**PROBLEM REQUIREMENTS**. Reproduce precisely the lines of the listing below, starting with the line that contains "left front paw: (651, 437)" and stopping after the line that contains "right back paw: (910, 427)"; include nothing else.

**RECORDS TO PROCESS**.
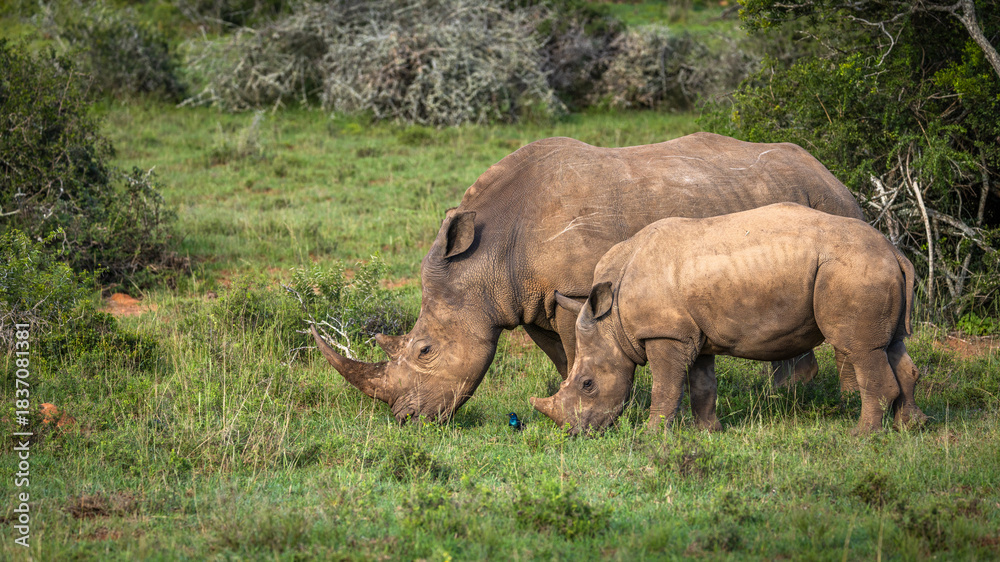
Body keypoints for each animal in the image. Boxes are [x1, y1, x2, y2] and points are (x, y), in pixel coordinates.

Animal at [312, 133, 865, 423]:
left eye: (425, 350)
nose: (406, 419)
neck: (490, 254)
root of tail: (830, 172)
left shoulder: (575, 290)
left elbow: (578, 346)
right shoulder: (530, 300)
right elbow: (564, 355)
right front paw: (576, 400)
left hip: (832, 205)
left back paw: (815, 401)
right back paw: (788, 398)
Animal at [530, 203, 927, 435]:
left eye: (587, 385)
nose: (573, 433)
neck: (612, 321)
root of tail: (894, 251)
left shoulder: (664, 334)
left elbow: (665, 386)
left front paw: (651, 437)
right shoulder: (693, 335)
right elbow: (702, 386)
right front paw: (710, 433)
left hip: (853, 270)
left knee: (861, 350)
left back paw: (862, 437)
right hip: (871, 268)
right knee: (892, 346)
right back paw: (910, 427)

==

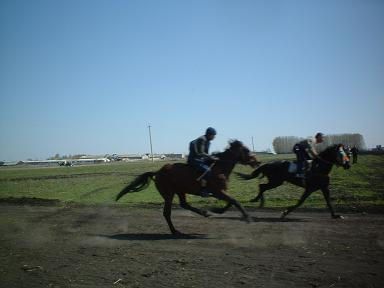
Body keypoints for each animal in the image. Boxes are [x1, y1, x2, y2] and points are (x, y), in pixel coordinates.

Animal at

**ANSWER BOX**.
left front paw: (651, 437)
right shoulder: (693, 335)
right elbow: (702, 386)
right front paw: (710, 433)
left hip: (853, 270)
left knee: (861, 350)
left back paw: (862, 437)
right hip: (871, 268)
right knee: (892, 346)
right back paw: (910, 427)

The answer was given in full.